▸ **YOUR TASK**:
Extract each line from the rows below that contains the string "Wonen".

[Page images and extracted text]
########
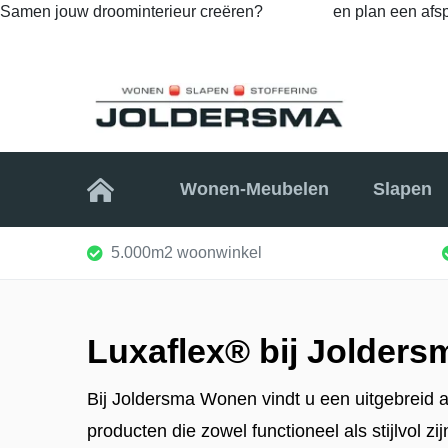
Samen jouw droominterieur creëren?
Bel ons
en plan een afsp
Home
Wonen-Meubelen
Slapen
5.000m2 woonwinkel
Luxaflex® bij Jolder
Bij Joldersma Wonen vindt u een uitgebreid 
producten die zowel functioneel als stijlvol z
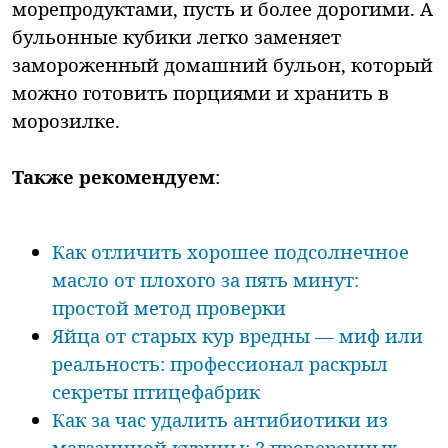
морепродуктами, пусть и более дорогими. А
бульонные кубики легко заменяет
замороженный домашний бульон, который
можно готовить порциями и хранить в
морозилке.
Также рекомендуем
:
Как отличить хорошее подсолнечное
масло от плохого за пять минут:
простой метод проверки
Яйца от старых кур вредны — миф или
реальность: профессионал раскрыл
секреты птицефабрик
Как за час удалить антибиотики из
магазинной курицы: 3 проверенных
########
▸ **TASK RESULT**:
Wonen-Meubelen
Bij Joldersma Wonen vindt u een uitgebreid 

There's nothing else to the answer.